■ **Available records**:
=== Section Start ===
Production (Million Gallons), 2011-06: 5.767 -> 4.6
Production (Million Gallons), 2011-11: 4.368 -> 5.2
=== Section End ===
=== Section Start ===
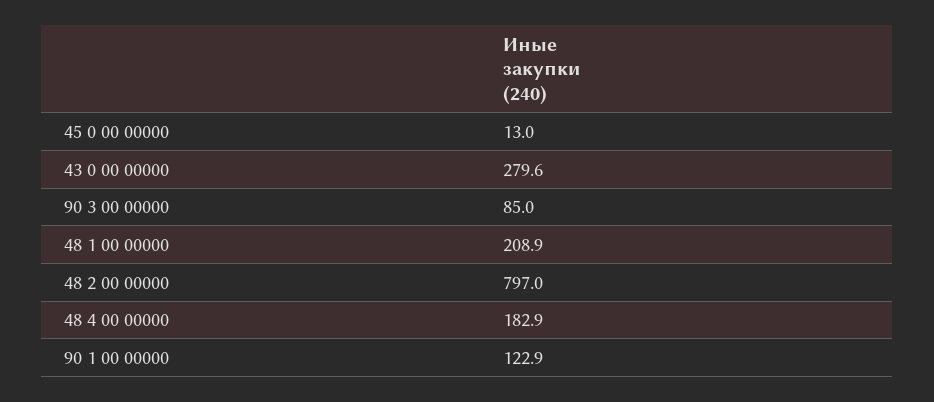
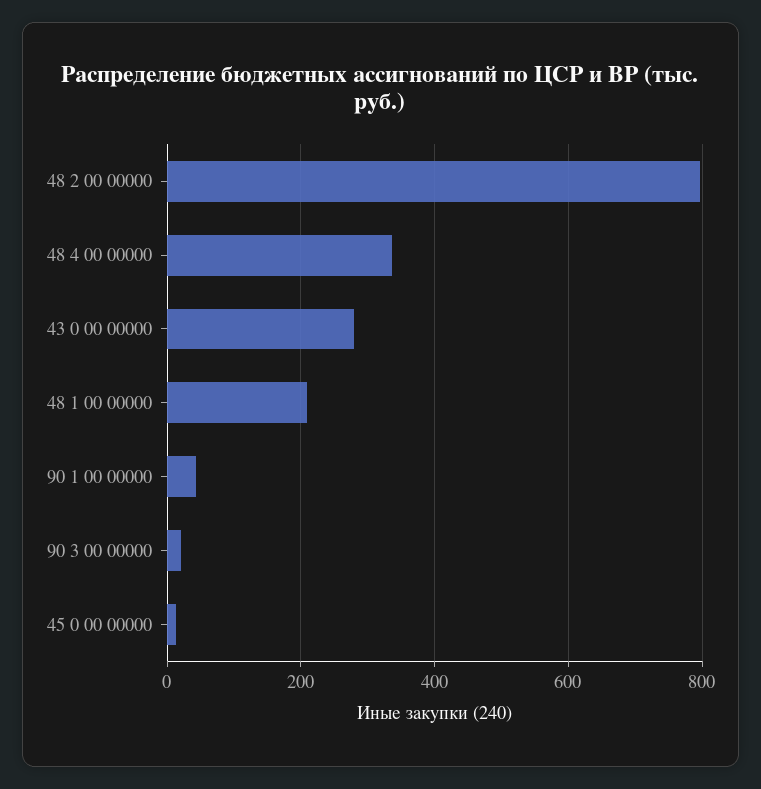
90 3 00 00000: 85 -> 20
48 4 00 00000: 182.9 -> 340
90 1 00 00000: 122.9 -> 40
=== Section End ===
=== Section Start ===
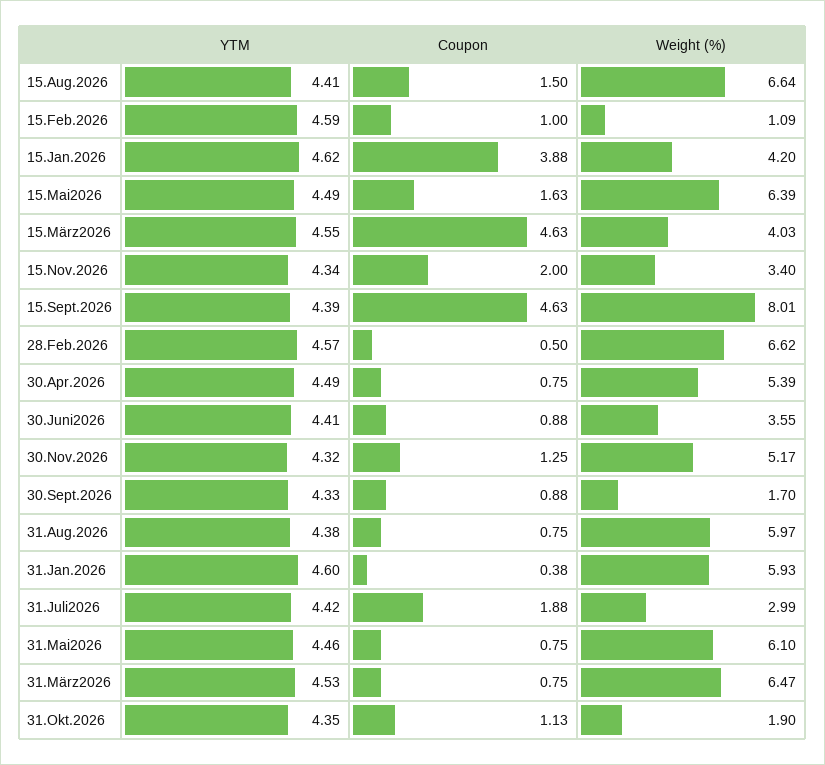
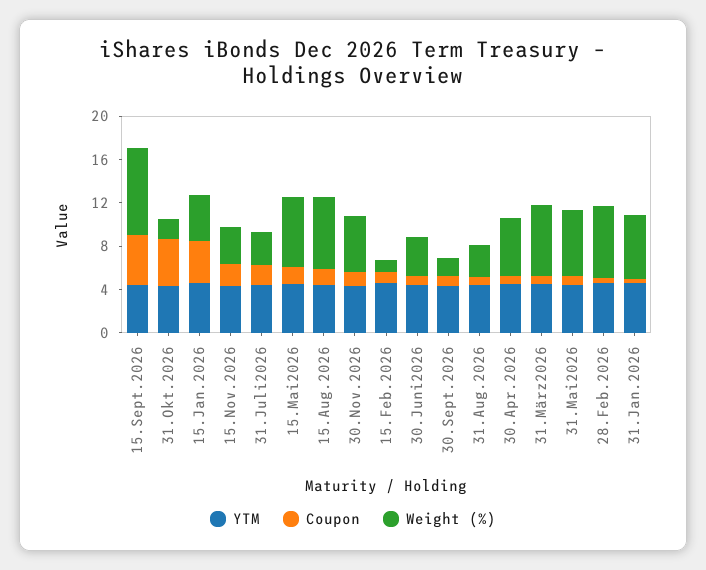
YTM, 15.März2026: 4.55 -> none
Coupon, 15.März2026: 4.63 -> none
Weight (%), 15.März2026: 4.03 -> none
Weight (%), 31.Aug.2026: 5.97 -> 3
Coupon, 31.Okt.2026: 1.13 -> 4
=== Section End ===
■ **Instruction**:
Give back exactly the lines above starting at the line where "Weight (%), 15.März2026: 4.03 -> none" appears and ending at the line where "Coupon, 31.Okt.2026: 1.13 -> 4" appears, both included, with no other lines.

■ **Worked solution**:
Weight (%), 15.März2026: 4.03 -> none
Weight (%), 31.Aug.2026: 5.97 -> 3
Coupon, 31.Okt.2026: 1.13 -> 4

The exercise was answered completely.